The referrers chart tells you where readers come from. Direct traffic shows as - (no referrer). Search engine traffic usually shows as Google or Bing. RSS readers show their own domains.

The edge locations chart shows the geographic distribution of your audience indirectly. If most hits come from SYD (Sydney), your readers are in Australia. IAD is Northern Virginia, LHR is London, and so on. CloudFront location codes aren’t documented formally, but they follow IATA airport codes.

The countries chart gives you the same picture directly, with full country names. The distinction between edge locations and countries is useful: a reader in New Zealand may hit the SYD edge (closest PoP), so edge location and country don’t always align perfectly.

The status distribution is useful for spotting problems. A healthy blog should be almost entirely 2xx and 3xx (redirects). 4xx spikes usually mean a post URL changed without a redirect in place, or a bot is probing paths. 5xx would indicate something wrong with the build or the S3 bucket.

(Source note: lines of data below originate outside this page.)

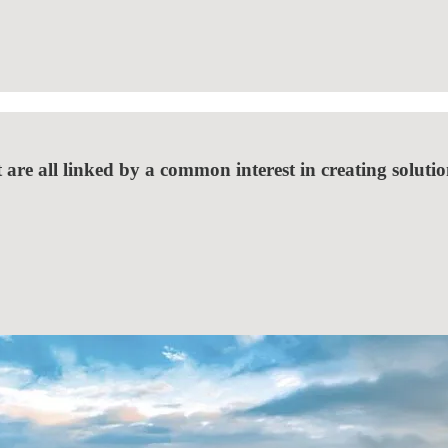
 are all linked by a common interest in creating solutio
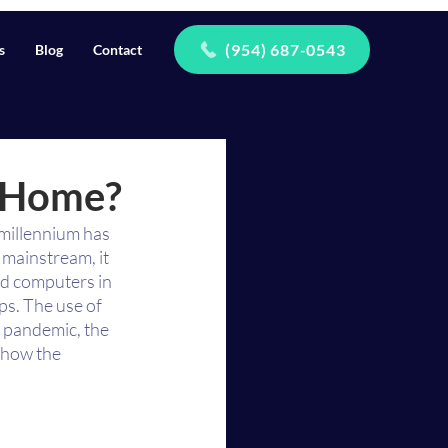
(954) 687-0543
s
Blog
Contact
m Home?
 millennium has 
mainstream, it 
nd computers in 
s. The use of 
 pandemic, the 
 how the 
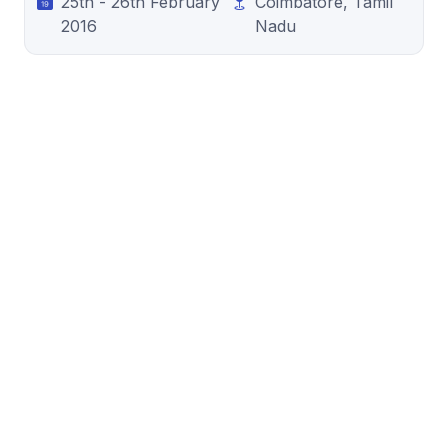
25th - 26th February
Coimbatore, Tamil
2016
Nadu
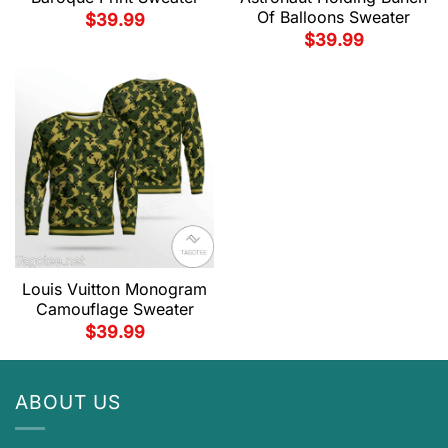
Of Balloons Sweater
$
39.99
$
39.99
Louis Vuitton Monogram
Camouflage Sweater
$
39.99
ABOUT US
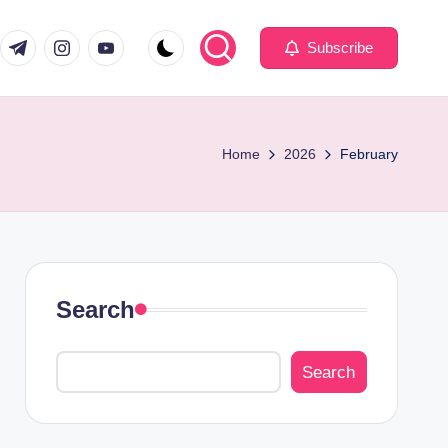
com
er.com
t.me
instagram.com
youtube.com
Subscribe
Home
2026
February
Search
Search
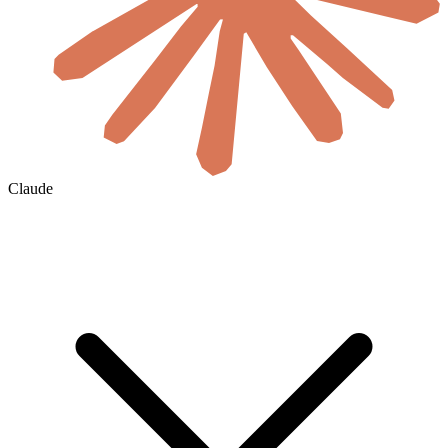
Claude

The x-edge-result-type field (stored as edge_result_type) tells you cache performance. Hit means CloudFront served from cache without hitting S3. Miss means it fetched from the origin. For a static blog with Managed-CachingOptimized, the hit rate should be high after the first few requests to each URL.

What’s Not Here

Standard CloudFront logs have a delay of a few minutes to a few hours. If you need sub-minute latency, that’s what real-time logging to Kinesis is for – but that costs real money and adds operational complexity that isn’t worth it for a personal blog.

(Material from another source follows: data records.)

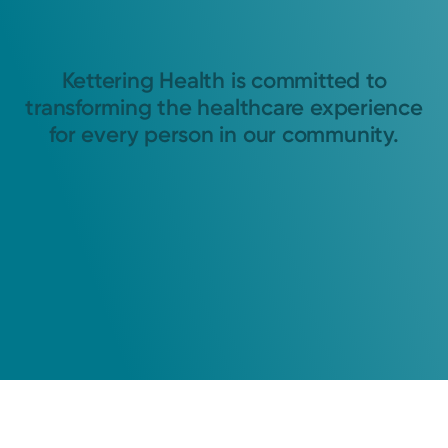
Kettering Health is committed to
transforming the healthcare experience
for every person in our community.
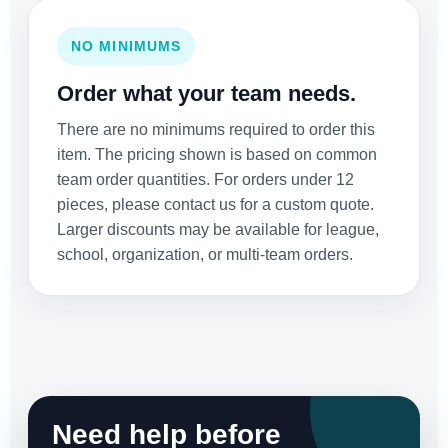
NO MINIMUMS
Order what your team needs.
There are no minimums required to order this
item. The pricing shown is based on common
team order quantities. For orders under 12
pieces, please contact us for a custom quote.
Larger discounts may be available for league,
school, organization, or multi-team orders.
Need help before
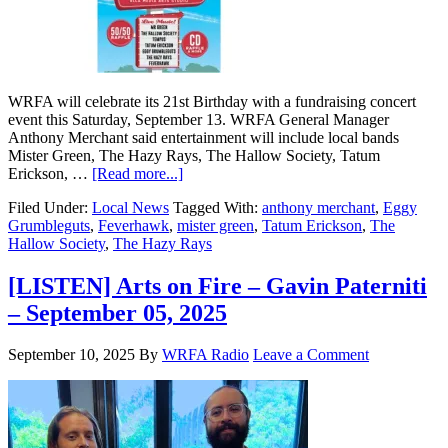
WRFA will celebrate its 21st Birthday with a fundraising concert
event this Saturday, September 13. WRFA General Manager
Anthony Merchant said entertainment will include local bands
Mister Green, The Hazy Rays, The Hallow Society, Tatum
Erickson, …
[Read more...]
Filed Under:
Local News
Tagged With:
anthony merchant
,
Eggy
Grumbleguts
,
Feverhawk
,
mister green
,
Tatum Erickson
,
The
Hallow Society
,
The Hazy Rays
[LISTEN] Arts on Fire – Gavin Paterniti
– September 05, 2025
September 10, 2025
By
WRFA Radio
Leave a Comment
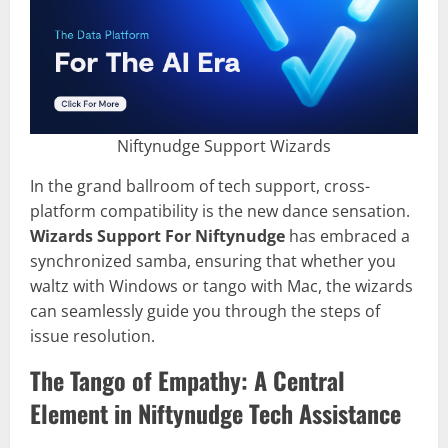
Niftynudge Support Wizards
In the grand ballroom of tech support, cross-
platform compatibility is the new dance sensation.
Wizards Support For Niftynudge
has embraced a
synchronized samba, ensuring that whether you
waltz with Windows or tango with Mac, the wizards
can seamlessly guide you through the steps of
issue resolution.
The Tango of Empathy: A Central
Element in Niftynudge Tech Assistance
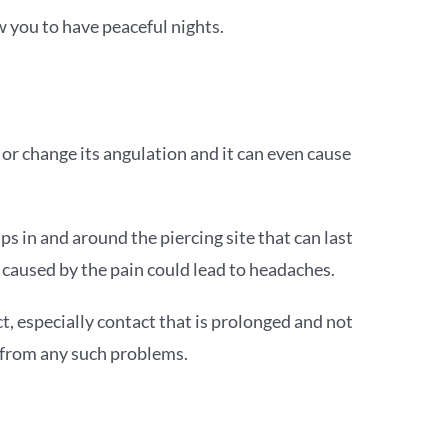
ow you to have peaceful nights.
, or change its angulation and it can even cause
ps in and around the piercing site that can last
n caused by the pain could lead to headaches.
ct, especially contact that is prolonged and not
e from any such problems.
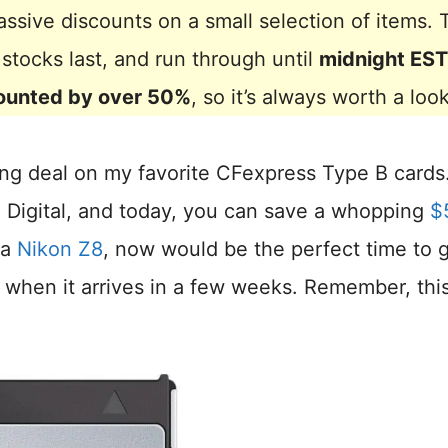
ssive discounts on a small selection of items. 
e stocks last, and run through until
midnight EST
ounted by over 50%
, so it’s always worth a look
ng deal on my favorite CFexpress Type B cards
 Digital, and today, you can save a whopping
$
 a
Nikon Z8
, now would be the perfect time to 
 when it arrives in a few weeks. Remember, thi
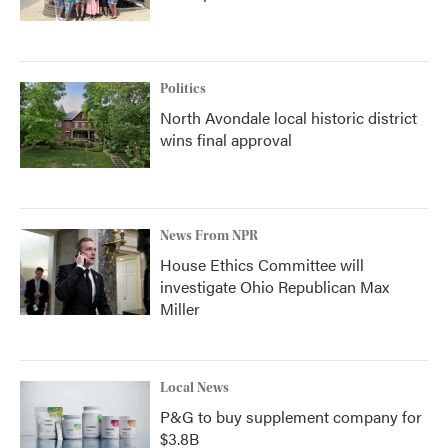
Politics
North Avondale local historic district
wins final approval
News From NPR
House Ethics Committee will
investigate Ohio Republican Max
Miller
Local News
P&G to buy supplement company for
$3.8B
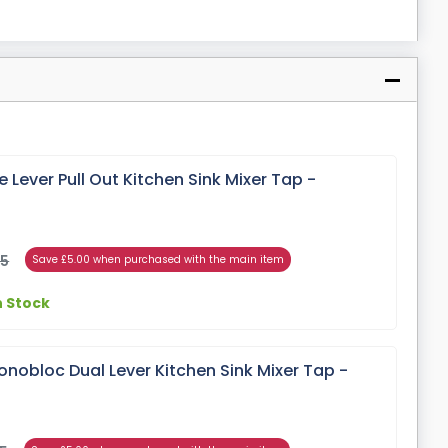
 Lever Pull Out Kitchen Sink Mixer Tap -
95
Save £5.00 when purchased with the main item
n Stock
nobloc Dual Lever Kitchen Sink Mixer Tap -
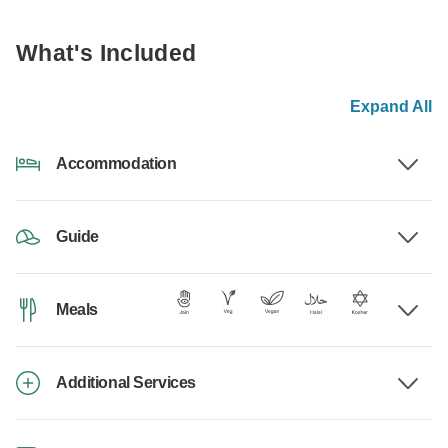
What's Included
Expand All
Accommodation
Guide
Meals
Additional Services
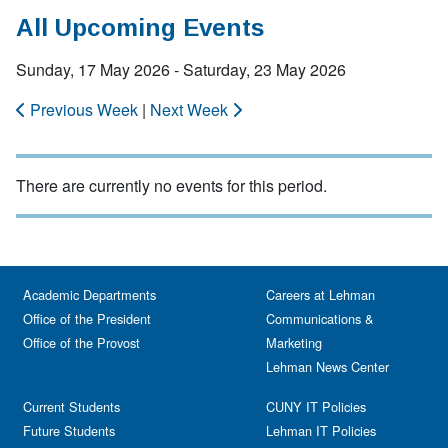
All Upcoming Events
Sunday, 17 May 2026 - Saturday, 23 May 2026
Previous Week
|
Next Week
There are currently no events for this period.
Academic Departments
Careers at Lehman
Office of the President
Communications &
Office of the Provost
Marketing
Lehman News Center
Current Students
CUNY IT Policies
Future Students
Lehman IT Policies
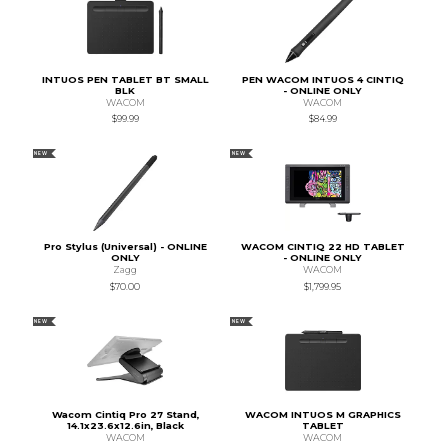
INTUOS PEN TABLET BT SMALL
PEN WACOM INTUOS 4 CINTIQ
BLK
- ONLINE ONLY
WACOM
WACOM
$99.99
$84.99
NEW
NEW
Pro Stylus (Universal) - ONLINE
WACOM CINTIQ 22 HD TABLET
ONLY
- ONLINE ONLY
Zagg
WACOM
$70.00
$1,799.95
NEW
NEW
Wacom Cintiq Pro 27 Stand,
WACOM INTUOS M GRAPHICS
14.1x23.6x12.6in, Black
TABLET
WACOM
WACOM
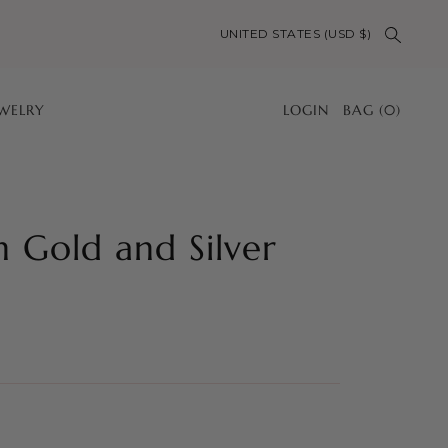
UNITED STATES (USD $)
EWELRY
LOGIN
BAG
(
0
)
n Gold and Silver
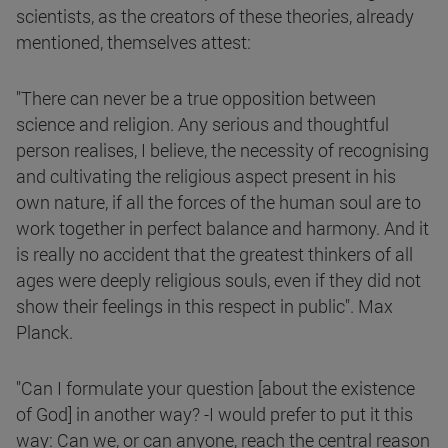
scientists, as the creators of these theories, already
mentioned, themselves attest:
"There can never be a true opposition between
science and religion. Any serious and thoughtful
person realises, I believe, the necessity of recognising
and cultivating the religious aspect present in his
own nature, if all the forces of the human soul are to
work together in perfect balance and harmony. And it
is really no accident that the greatest thinkers of all
ages were deeply religious souls, even if they did not
show their feelings in this respect in public". Max
Planck.
"Can I formulate your question [about the existence
of God] in another way? -I would prefer to put it this
way: Can we, or can anyone, reach the central reason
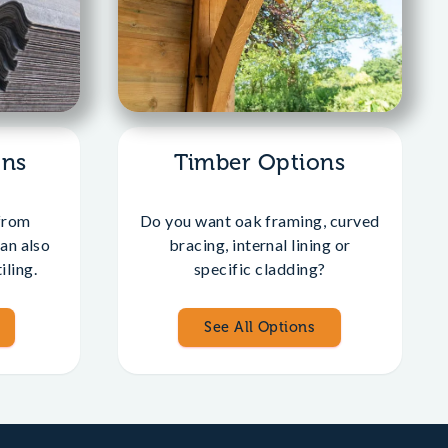
ons
Timber Options
from
Do you want oak framing, curved
an also
bracing, internal lining or
iling.
specific cladding?
See All Options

The visualiser has no authentication. It binds to 127.0.0.1 by default, so it’s only accessible locally. Don’t expose it on a public interface.

Summary

Enabling CloudFront Standard Logging v2 is four Terraform resources on the infrastructure side: a logs bucket, public access block, bucket policy, and lifecycle rule. Plus three CloudWatch Logs Delivery API resources (source, destination, delivery) that wire the distribution to the bucket. All delivery resources must be in us-east-1. The cost is the S3 storage plus vended log delivery at $0.50/GB – for a personal blog that works out to a few cents per month.

The local visualiser is around 650 lines of Python and 350 lines of HTML/JS, using nothing beyond the stdlib, boto3, and geoip2. SQLite handles the storage. The whole thing runs with one command and opens in the browser. For a personal blog, that’s the right level of complexity – enough to see what’s happening, simple enough to understand and modify.